Because the user hasn’t reviewed anything, we cannot leverage any latent structure through the Bayesian Non-Negative Matrix Factorization.

Similarly, when predicting the matrix

\[R = \left( \begin{array}{cccc} 5& 3& 5& 0 \\ 4& 5& 5& 0\\ 3& 0& 0& 0\\ 0& 0& 0& 1\\ 0& 1& 0& 0\\ \end{array} \right)\]

we will obtain a standard deviation matrix $P_{\sigma}$ which has an increased standard deviation for the fourth row and the last column:

\[P_{\sigma} = \left( \begin{array}{cccc} 0 & 0 & 0 & 0.003 \\ 0 & 0 & 0 & 0.005 \\ 0 & 0. & 0 & 0.001 \\ 0.003 & 0.006 & 0.002 & 0.001 \\ 0 & 0 & 0 & 0.001 \\ \end{array} \right)\]

Since user 4 does not share any common likes with any other user the standard deviation is increased for all other movies in the fourth row.

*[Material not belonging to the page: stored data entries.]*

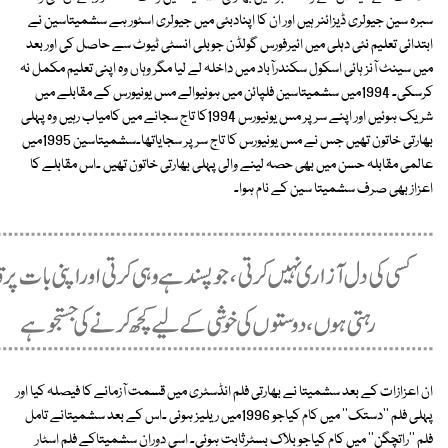
سبرہ سین جیولری ڈیزائنر ہیں اور ان کا اپنادبئی میں جیولری اسٹور ہے سشمیتاسین نے
ابتدائی تعلیم نئی دہلی میں ائیرفورس گولڈن جوبلی انسٹی ٹیوٹ سے حاصل کی اور بعد
میں سینٹ آنز ہائی اسکول سکندرآباد میں داخلہ لے لیا مگر وہاں وہ اپنی تعلیم مکمل نہ
کرسکی۔ 1994میں سشمیتاسین فلپائن میں ہونیوالے مس یونیورس کے مقابلے میں
شریک ہوئیں اور اپنے سر پر مس یونیورس 1994کا تاج سجانے میں کامیاب رہیں وہ پہلی
بھارتی خاتون تھیں جس نے مس یونیورس کا تاج سرپر سجایاتھا۔سشمیتاسین 1995میں
عالمی مقابلہ حسن میں بھی حصہ لینے والی پہلی بھارتی خاتون تھیں ۔اس مقابلے کا
اعزاز بھی صرف سشمیتا سین کے نام ہوا۔
ان اعزازات کے بعد سشمیتا نے بھارتی فلم انڈسٹری میں قسمت آزمانے کا فیصلہ کیا اور
پہلی فلم ''دستک'' میں کام کیاجو 1996میں ریلیز ہوئی ۔اس کے بعد سشمیتانے تامل
فلم ''راتچگن'' میں کام کیاجو بلاک بسٹرثابت ہوئی۔ اسی دوران سشمیتاکے فلم اسٹار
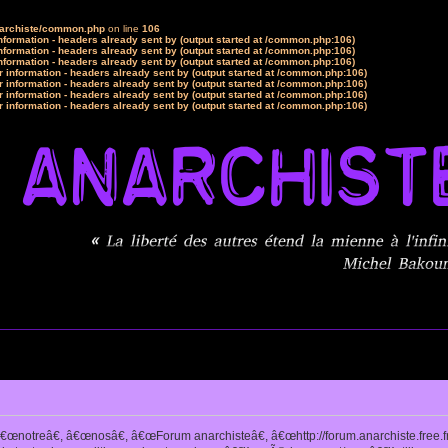
narchiste/common.php
on line
106
formation - headers already sent by (output started at /common.php:106)
formation - headers already sent by (output started at /common.php:106)
formation - headers already sent by (output started at /common.php:106)
 information - headers already sent by (output started at /common.php:106)
 information - headers already sent by (output started at /common.php:106)
 information - headers already sent by (output started at /common.php:106)
 information - headers already sent by (output started at /common.php:106)
notreâ€, â€œnosâ€, â€œForum anarchisteâ€, â€œhttp://forum.anarchiste.free.f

Similarly, movie 4 which user 4 reviewed has an increased standard deviation for the other users as not a single other user has seen it.

As a closing remark I just want to say that the gradient descent based variational inference approach is not the best approach. Shinichi Nakajima, a member of my lab published an analytic solution which can be somewhat involved. The core motivation of this post was to see whether we could use the reparameterization trick and whether the factorization would exhibit the behaviour which was expected of it with regards to independent entries in $R$.